With 'Margin Call,' J.C. Chandor Crafts a Careful Character Study
There’s a reason that so many seasoned actors signed up for film led by a novice director with a limited budget and an airtight shooting schedule: even the smallest parts in J.C. Chandor’s script contain multitudes. Every character subtly navigates what’s left of their conscience as their firm, which seems to be loosely based on Goldman Sachs, realizes that the only way to financially save face is to kick off the coming crisis by rapidly liquidating all of their toxic assets. One by one and without fail, everyone chooses complicity in betraying the public trust. Some, like CEO John Tuld (Jeremy Irons) and trader Will Emerson (Paul Bettany), create philosophical systems to half-heartedly justify their behavior. Emerson and his boss Sam Rogers (Kevin Spacey), need the money even after many years of outrageous earning. Others, such as Demi Moore and Stanley Tucci’s characters, are forced to help the firm on its darkest day, succumbing to threats of withholding massive severance packages.
With a chance to enact such rich internal conflicts, Chandor creates space for his cast to work magic, and it's their gripping performances (and some savvy editing) that keep the film moving. He receives incandescent work from Irons and Bettany, alongside pitch-perfect solidity from Zachary Quinto as Peter Sullivan, whose descent from a doctorate in engineering at M.I.T. to a Wall Street risk analyst crystallizes Chandor’s thesis. “I'm a capitalist,” Chandor told ProPublica. “Some wanted this film to be more of an indictment of these people, and that's not where I come from, obviously. A misuse of tremendous potential is what I wanted the film to be about, in a sort of sad way.” If, he argues, the attraction to finance is so great that it’s pulling brilliant people from providing tangible, useful services to the world, then the system is fundamentally malfunctioning.
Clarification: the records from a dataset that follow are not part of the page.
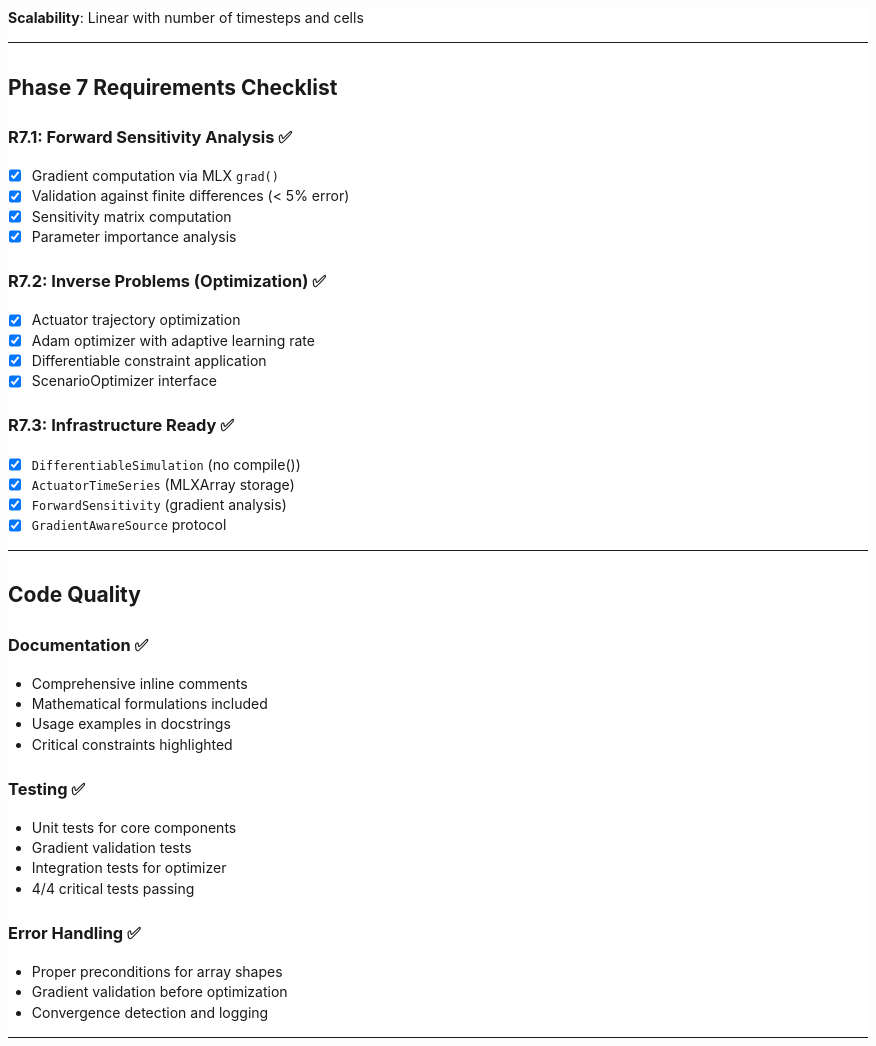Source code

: **Scalability**: Linear with number of timesteps and cells

---

## Phase 7 Requirements Checklist

### R7.1: Forward Sensitivity Analysis ✅

- [x] Gradient computation via MLX `grad()`
- [x] Validation against finite differences (< 5% error)
- [x] Sensitivity matrix computation
- [x] Parameter importance analysis

### R7.2: Inverse Problems (Optimization) ✅

- [x] Actuator trajectory optimization
- [x] Adam optimizer with adaptive learning rate
- [x] Differentiable constraint application
- [x] ScenarioOptimizer interface

### R7.3: Infrastructure Ready ✅

- [x] `DifferentiableSimulation` (no compile())
- [x] `ActuatorTimeSeries` (MLXArray storage)
- [x] `ForwardSensitivity` (gradient analysis)
- [x] `GradientAwareSource` protocol

---

## Code Quality

### Documentation ✅

- Comprehensive inline comments
- Mathematical formulations included
- Usage examples in docstrings
- Critical constraints highlighted

### Testing ✅

- Unit tests for core components
- Gradient validation tests
- Integration tests for optimizer
- 4/4 critical tests passing

### Error Handling ✅

- Proper preconditions for array shapes
- Gradient validation before optimization
- Convergence detection and logging

---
Stylistically, Chandor avoids making Wall Street aspirational or sexy. Even the brief high-end strip club scene is sobering. Almost the entire film is shot in bland boardrooms and, sure, there’s an incredible view out the window, but no one’s really looking. When Emerson, Sullivan, and Seth Bregman (Badgely) go up on the roof to have a look, Emerson immediately flirts with the danger of having climbed too high, which is, at its core, what each of Chandor’s characters are facing. They conquered the socioeconomic hierarchy and did so at the direct expense of what Emerson would call “normal people.” And now, as they teeter on the edge of their skyscraper, they must reckon with what of them remains if they decide to stay on the roof.